Comme il a été bien inspiré Benoît Jacquot que de trouver ce titre: Trois coeurs. Deux femmes, un homme; ce dernier étant le fusible principal de ce mélodrame, très habilement conçu.
La ponctualité, cette notion si chère à Nadine de Rotschild, fait basculer sans qu'il s'y attende le destin de Marc campé par Benoît Poelvoorde. Le choix de l'acteur de Namur est d'ailleurs très judicieux. Torturé, nerveux, introverti, Marc se pointe quelques secondes trop tard à la gare de Valence, chef-lieu de la Drôme, pour rater le rapide de Paris. L'agacement lui sied à merveille et il ressort de la gare, un peu hagard quand il croise sur son chemin Sylvie, passant dans la nuit et sans le savoir dans son coeur. Pas facile d'accrocher l'attention d'une Sylvie, jouée par Charlotte Gainsbourg, sympa mais d'une timidité peu coopérative. Marc tente pourtant courageusement, questionne, bégaie et à sa plus grande surprise, séduit Sylvie. Cette promenade impromptue dans la nuit de cette petite ville de province fait glisser les deux personnages dans les abysses du coup de foudre. Ils se promettent de se revoir et se donnent rendez-vous à Paris, aux Tuileries, comme pour donner une petite touche de couleur romantique au début de leur idylle. Seule erreur, ne pas échanger leur numéro de téléphone et se contenter de se retrouver le jour J à l'heure dite.

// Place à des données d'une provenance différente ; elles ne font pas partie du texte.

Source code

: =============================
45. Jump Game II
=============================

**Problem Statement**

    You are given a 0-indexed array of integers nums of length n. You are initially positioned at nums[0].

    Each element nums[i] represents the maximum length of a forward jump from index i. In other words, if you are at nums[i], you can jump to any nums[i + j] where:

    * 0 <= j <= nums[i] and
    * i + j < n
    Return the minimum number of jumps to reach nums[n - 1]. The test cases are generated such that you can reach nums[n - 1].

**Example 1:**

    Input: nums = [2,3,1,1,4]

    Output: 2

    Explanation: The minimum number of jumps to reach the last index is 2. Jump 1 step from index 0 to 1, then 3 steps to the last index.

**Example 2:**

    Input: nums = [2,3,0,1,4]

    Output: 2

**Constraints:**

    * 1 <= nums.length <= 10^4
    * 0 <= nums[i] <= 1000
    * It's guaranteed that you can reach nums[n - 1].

Mais là encore, la ponctualité, dérègle la magie de leur rencontre, Marc rate Sylvie, qui disparaît aux yeux de l'amoureux pressé. Le hasard est curieux comme dirait Aznavour, et Marc, résolu, continue à travailler dans le centre des impôts qui l'emploie pour tomber un beau jour sur Sophie ( Chiara Mastroianni ). Celle-ci mène une vie rangée en province, avec un compagnon qu'on ne remarque pas; elle vend des antiquités mais surtout, est la soeur de Sylvie. Marc aime les femmes, a envie d'un cocon peinardement bercé d'amour et Sophie semble la candidate idéale; mais lors d'un déjeuner chez sa future belle-mère ( la statutaire Deneuve ), il comprend que la soeur de sa nouvelle girlfriend n'est autre que celle qui a fait trembler son coeur récemment.
Benoît Jacquot a réussi de main de maître a faire plâner un vent d'angoisse sur cette histoire. Ils sont amoureux, ils sont trois; l'hypocrisie et la raison se fusillent du regard pendant tout le film. Mention particulière pour Charlotte Gainsbourg qui joue tellement bien ce rôle de femme à la fois détruite et gênée face à un Poelvoorde lâche et égoïste, qui semble se demander plus d'une fois en tirant sur sa maudite clope, pourquoi la vie est si mal foutue.